А когда ему надоедали всякие посетители, он добавлял им волшебного в кофе, и они делались добрыми-добрыми, почти бессмертными, но это – только если успевали взглянуть ему прямо в глаза.
Во время обеденного перерыва он брал свою девушку под руку, они выходили на улицу и становились птицами, а когда у него появятся внуки, он расскажет им о своих путешествиях, запишет их придуманными чернилами, письменными принадлежностями из пиратского уха.
Никогда никому ни слова, но он – настоящий волшебник, иногда он беззаботно ерошит рукой непослушные волосы и забывает об этом, иногда он превращает идущих навстречу в статуи или в кубик Рубика, по настроению, на стенах у него по-прежнему висят венки из лозы.

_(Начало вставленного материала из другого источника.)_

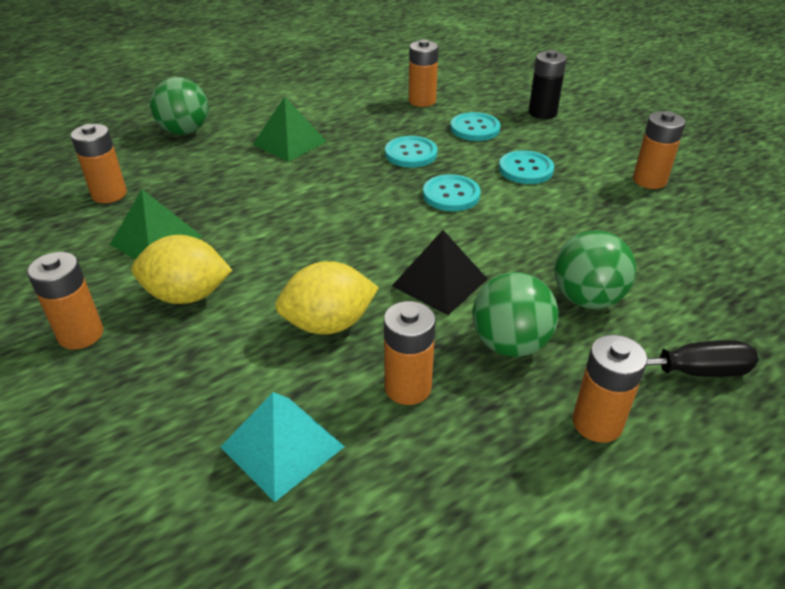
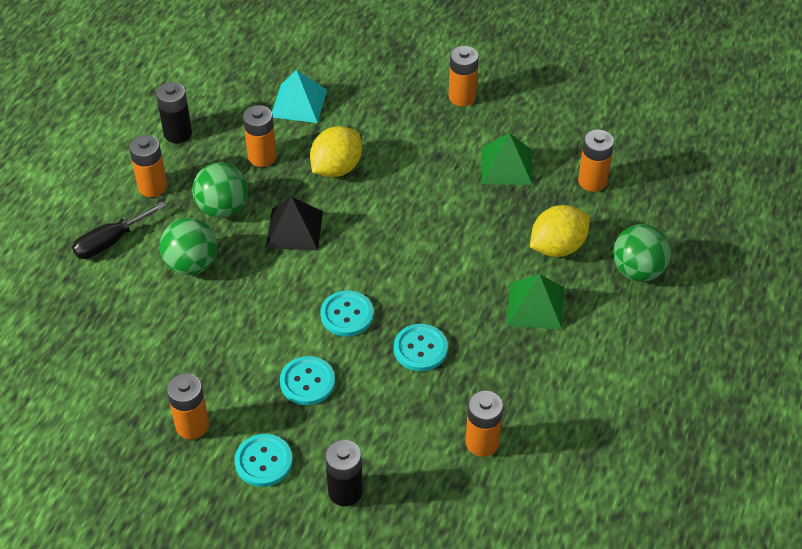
camera: 145 degrees right, 10 degrees up
(187, 295) = (436, 143): yellow lemon -> yellow lemon (557, 247)
(475, 128) = (393, 421): turquoise button -> turquoise button (263, 461)
(511, 499) = (178, 133): none -> black battery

Раскачивается в кресле-качалке, покуривает лениво трубку, бает истории старому дубовому шкафу, шкаф скрипит и отнекивается, делает вид, что никогда не имел отношения к палубе, никогда не влюблялся в мачту; а волшебник смеется и молодеет на глазах, на глазах, в которых звезды и крыши города, и дремучие непроходимые леса, не тронутые цивилизацией, и дороги, запутанные узлами и помнящие ритмы тысячи ног.
А потом, когда он всё же состарится, он уйдет за море, как делали все его предки, и прежде чем волна поглотит его – помедлит пару минут, чтобы он успел допить свой волшебный кофе - и стать бессмертным, и стать безумным до самого дна.